Classifier performance in primary somatosensory cortex towards implementation of a reinforcement learning based brain machine interface, submitted to Southern Biomedical Engineering Conference, 2016.

In the theme of RL-based BMI decoder, this paper evaluates classifiers for identifying the reinforcing signal (or ERS according to Millan). Evaluates the ability of several common classifiers to detect impending reward delivery within S1 cortex during a grip force match to sample task performed by monkeys.

Methods

  1. Monkey trained to grip right hand to hold and match a visually displayed target.

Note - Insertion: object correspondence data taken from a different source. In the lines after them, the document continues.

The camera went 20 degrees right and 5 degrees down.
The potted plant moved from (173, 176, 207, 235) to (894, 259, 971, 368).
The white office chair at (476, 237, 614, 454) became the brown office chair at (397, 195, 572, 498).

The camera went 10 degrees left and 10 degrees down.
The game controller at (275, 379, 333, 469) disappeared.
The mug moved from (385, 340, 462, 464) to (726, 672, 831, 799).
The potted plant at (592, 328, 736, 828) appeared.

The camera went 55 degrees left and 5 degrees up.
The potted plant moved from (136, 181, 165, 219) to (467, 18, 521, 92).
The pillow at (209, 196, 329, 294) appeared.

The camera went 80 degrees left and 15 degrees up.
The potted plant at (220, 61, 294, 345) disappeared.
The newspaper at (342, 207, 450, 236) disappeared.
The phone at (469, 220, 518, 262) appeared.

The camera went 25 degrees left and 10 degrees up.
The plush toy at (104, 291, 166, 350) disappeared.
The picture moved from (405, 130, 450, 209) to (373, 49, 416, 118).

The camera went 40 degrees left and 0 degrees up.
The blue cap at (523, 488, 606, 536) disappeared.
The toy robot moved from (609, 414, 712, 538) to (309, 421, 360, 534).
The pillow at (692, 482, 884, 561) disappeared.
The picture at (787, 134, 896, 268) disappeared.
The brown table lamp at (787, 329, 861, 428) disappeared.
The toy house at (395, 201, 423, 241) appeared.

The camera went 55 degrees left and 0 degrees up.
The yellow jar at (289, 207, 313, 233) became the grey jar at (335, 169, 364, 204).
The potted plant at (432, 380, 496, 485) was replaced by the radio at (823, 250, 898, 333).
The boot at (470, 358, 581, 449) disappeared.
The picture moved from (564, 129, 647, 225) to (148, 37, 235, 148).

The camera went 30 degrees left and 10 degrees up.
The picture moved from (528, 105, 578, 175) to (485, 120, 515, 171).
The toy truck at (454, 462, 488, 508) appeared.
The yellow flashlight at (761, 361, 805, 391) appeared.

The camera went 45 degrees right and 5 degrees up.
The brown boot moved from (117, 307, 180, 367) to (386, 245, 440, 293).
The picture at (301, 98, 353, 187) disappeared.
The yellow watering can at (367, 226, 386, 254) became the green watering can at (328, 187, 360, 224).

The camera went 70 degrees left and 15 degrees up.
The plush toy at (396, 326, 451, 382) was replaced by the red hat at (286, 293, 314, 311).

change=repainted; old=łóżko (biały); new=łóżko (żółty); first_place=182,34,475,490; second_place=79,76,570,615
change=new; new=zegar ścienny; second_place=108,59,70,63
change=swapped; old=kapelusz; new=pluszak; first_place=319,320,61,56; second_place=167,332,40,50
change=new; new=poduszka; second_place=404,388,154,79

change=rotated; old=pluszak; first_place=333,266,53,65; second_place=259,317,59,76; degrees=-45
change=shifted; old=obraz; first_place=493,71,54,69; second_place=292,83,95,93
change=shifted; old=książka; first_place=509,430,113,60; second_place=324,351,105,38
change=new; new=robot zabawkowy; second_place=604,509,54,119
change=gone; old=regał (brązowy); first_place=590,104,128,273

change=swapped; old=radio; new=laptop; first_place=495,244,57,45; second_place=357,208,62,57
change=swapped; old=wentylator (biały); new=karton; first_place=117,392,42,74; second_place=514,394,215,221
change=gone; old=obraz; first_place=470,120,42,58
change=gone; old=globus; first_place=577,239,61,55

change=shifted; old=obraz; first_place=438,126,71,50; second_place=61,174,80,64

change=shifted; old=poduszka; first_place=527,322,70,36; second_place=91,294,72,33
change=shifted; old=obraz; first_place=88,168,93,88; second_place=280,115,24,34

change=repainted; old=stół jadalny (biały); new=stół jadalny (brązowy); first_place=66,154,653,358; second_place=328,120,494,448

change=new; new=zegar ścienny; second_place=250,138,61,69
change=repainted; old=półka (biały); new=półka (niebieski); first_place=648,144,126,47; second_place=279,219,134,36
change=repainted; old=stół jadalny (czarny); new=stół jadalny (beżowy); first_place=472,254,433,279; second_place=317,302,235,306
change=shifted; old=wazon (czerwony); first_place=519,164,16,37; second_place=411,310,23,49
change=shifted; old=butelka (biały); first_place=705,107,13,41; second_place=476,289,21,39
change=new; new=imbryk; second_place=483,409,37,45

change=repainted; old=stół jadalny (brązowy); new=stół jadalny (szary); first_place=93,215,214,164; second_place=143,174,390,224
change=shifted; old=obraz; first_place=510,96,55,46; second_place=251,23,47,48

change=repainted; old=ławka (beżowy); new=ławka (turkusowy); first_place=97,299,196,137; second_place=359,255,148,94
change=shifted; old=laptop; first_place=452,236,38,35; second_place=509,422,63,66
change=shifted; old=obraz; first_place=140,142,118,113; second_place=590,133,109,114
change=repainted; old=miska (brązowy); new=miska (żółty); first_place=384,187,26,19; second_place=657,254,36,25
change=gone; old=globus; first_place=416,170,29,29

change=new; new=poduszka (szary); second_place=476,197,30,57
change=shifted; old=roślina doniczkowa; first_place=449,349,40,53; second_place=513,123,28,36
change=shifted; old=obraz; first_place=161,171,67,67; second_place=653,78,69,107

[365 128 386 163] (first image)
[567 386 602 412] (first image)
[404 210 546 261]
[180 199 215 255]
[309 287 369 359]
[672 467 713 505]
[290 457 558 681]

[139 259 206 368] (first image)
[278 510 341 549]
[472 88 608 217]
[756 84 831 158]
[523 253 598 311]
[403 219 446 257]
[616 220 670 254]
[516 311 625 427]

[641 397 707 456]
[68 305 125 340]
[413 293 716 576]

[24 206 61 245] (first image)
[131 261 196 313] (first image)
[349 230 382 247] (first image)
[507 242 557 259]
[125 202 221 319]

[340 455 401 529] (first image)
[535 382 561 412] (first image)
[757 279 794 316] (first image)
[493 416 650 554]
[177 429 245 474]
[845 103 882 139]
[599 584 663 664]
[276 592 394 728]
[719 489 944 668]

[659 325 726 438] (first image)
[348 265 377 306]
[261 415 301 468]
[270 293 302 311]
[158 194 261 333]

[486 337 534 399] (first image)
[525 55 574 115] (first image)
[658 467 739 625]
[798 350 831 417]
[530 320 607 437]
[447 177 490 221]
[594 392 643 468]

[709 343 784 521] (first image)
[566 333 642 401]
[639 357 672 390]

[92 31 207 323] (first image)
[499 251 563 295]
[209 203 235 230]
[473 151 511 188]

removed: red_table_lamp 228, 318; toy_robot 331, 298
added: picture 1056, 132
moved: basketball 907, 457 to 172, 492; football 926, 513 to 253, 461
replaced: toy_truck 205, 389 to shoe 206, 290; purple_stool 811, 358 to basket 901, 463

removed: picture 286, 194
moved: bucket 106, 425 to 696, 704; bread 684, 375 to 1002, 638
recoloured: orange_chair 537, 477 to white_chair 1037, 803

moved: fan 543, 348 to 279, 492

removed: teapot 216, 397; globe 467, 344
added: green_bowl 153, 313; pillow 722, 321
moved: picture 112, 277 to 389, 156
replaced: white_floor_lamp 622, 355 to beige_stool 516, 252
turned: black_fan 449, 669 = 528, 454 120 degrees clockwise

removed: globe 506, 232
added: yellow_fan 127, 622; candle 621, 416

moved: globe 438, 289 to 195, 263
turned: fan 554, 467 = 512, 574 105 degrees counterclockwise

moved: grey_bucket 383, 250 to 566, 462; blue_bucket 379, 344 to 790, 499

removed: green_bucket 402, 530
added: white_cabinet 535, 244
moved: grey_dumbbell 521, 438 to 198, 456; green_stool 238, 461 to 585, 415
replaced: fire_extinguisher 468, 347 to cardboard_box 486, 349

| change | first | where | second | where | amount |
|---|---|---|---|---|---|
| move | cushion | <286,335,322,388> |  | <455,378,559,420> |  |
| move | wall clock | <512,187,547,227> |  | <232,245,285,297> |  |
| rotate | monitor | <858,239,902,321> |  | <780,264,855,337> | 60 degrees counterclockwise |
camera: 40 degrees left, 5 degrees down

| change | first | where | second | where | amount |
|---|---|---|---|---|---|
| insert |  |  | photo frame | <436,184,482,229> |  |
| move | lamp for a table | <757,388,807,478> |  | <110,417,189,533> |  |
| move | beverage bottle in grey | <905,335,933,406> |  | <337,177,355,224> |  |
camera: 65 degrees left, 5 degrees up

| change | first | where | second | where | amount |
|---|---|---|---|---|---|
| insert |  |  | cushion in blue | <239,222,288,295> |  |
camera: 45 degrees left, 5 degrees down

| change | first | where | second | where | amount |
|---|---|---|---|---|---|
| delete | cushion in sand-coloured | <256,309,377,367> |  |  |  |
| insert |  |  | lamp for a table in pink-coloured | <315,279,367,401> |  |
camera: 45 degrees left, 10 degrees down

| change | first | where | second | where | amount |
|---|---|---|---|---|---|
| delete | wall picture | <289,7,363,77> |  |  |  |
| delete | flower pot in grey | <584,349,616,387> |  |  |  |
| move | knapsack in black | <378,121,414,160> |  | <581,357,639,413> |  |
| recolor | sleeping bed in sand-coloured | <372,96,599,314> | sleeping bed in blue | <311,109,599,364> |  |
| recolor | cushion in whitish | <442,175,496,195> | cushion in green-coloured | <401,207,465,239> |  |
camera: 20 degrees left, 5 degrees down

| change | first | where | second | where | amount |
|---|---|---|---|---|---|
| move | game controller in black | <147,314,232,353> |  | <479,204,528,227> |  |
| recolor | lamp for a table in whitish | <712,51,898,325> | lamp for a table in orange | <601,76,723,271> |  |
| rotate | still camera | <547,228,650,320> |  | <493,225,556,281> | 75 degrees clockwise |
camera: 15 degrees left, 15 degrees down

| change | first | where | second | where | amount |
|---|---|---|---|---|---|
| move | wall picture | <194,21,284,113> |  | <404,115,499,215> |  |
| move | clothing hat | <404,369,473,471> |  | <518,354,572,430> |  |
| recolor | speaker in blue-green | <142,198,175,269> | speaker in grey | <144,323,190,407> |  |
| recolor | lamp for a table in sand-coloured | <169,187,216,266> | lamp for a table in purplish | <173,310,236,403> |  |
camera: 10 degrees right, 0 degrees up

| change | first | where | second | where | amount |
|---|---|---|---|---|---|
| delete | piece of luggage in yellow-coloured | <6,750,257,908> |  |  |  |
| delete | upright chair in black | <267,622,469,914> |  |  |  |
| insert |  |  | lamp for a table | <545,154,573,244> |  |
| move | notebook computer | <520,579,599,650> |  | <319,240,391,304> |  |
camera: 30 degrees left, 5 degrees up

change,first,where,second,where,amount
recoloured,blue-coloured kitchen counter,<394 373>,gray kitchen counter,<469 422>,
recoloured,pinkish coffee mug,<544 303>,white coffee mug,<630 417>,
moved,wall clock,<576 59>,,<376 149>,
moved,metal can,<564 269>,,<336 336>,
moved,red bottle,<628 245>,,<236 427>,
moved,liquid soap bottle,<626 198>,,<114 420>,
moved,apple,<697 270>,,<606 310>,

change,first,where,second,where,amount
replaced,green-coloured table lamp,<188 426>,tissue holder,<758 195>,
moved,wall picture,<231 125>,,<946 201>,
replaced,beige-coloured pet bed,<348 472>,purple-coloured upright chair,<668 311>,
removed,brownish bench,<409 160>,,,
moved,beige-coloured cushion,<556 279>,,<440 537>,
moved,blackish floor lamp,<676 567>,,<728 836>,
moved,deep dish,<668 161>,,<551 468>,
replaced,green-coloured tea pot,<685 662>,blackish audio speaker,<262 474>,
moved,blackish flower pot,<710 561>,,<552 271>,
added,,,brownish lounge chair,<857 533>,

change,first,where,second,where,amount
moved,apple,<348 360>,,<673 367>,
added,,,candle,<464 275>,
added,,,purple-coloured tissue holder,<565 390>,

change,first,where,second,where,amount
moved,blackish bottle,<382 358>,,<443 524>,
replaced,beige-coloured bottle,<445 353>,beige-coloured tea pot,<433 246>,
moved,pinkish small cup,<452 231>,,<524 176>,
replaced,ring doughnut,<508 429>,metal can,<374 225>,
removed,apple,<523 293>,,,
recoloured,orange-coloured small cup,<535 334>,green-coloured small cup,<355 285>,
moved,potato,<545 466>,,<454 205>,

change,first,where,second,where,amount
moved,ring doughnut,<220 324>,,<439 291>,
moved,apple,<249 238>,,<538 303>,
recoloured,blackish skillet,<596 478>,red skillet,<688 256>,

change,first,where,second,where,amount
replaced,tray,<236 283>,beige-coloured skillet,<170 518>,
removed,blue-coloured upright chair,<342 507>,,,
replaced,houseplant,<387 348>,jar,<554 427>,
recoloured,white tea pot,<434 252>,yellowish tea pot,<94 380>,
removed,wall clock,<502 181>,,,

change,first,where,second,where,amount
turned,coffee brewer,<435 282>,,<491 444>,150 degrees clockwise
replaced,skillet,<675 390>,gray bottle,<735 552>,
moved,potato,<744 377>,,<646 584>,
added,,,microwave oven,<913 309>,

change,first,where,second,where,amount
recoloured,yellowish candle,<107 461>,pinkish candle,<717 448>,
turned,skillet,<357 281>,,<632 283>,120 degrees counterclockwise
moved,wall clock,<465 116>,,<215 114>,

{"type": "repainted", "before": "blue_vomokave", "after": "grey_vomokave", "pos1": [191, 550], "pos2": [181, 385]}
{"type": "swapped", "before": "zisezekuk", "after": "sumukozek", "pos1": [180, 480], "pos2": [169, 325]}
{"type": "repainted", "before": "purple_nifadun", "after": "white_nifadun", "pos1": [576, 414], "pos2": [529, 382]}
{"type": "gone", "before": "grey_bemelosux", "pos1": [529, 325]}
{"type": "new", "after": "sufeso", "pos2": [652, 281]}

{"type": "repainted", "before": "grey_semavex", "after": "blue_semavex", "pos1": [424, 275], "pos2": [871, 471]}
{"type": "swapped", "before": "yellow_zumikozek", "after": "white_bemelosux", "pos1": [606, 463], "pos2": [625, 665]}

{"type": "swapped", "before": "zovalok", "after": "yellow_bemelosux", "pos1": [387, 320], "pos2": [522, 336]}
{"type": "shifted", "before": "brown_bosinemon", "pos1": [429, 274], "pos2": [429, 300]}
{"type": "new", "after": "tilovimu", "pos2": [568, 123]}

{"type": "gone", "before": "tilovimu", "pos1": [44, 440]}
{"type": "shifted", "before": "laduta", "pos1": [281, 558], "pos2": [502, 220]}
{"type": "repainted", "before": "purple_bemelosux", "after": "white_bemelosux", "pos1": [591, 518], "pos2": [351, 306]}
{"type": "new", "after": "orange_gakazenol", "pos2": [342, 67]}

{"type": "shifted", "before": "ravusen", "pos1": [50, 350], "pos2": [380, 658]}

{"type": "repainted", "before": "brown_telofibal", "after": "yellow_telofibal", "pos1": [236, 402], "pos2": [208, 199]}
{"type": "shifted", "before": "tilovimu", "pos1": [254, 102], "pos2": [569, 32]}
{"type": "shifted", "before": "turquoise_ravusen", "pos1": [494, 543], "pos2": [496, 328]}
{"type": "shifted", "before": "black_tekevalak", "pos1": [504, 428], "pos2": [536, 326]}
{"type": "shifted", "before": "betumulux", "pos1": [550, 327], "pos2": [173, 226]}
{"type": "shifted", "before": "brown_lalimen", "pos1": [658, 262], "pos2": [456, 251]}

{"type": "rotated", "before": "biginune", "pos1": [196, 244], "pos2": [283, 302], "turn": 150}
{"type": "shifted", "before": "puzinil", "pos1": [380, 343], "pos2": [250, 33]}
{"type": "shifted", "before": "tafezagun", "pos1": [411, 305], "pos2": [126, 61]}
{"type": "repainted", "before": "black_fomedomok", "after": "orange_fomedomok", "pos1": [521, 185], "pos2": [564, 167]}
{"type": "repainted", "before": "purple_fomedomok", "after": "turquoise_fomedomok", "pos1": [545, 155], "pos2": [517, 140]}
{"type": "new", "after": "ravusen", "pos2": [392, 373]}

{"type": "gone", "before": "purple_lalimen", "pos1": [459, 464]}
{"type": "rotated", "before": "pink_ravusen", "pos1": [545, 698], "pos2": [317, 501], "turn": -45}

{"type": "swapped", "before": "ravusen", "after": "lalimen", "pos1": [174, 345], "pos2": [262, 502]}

  2. PETHs from S1 generated, from 1) aligning with timing of visual cue denoting the impending result of trial (reward delivered or withheld), 2) aligning with timing of trial outcome (reward delievery or withold).

    PETH time extended 500ms after stimulus of interest using a 100ms bin width. (So only 500ms total signal, 5-bin vector samples).

  3. Dimension-reduction of PETH via PCA. Use only the first 2 PCs, feed into classifiers including:

    • Naive Bayes
    • Nearest Neighbor (didn’t specify how many k…or just one neighbor..)
    • Linear SVM
    • Adaboost
    • Quadratic Discriminant Analysis (QDA)
    • LDA

    Trained on 82 trials, tested on 55 trials. Goal is to determine if a trial is rewarding or non-rewarding.

Results

  1. For all classifiers, post-cue accuracy higher than post-reward accuracy. Consistent with previous work (Marsh 2015) showing the presence of conditioned stimuli in reward prediction tasks shift rerward modulated activity in the brain to the earliest stimulus predictive of impending reward delivery.

  2. NN performs the best out of all classifiers. But based on the sample size (55 trials) and the performance figures, not significantly better.

Takeaways

Results are good, but should have more controlled experiments to eliminate confounds…could be seeing an effect of attention level.

Also, still limited to discrete actions.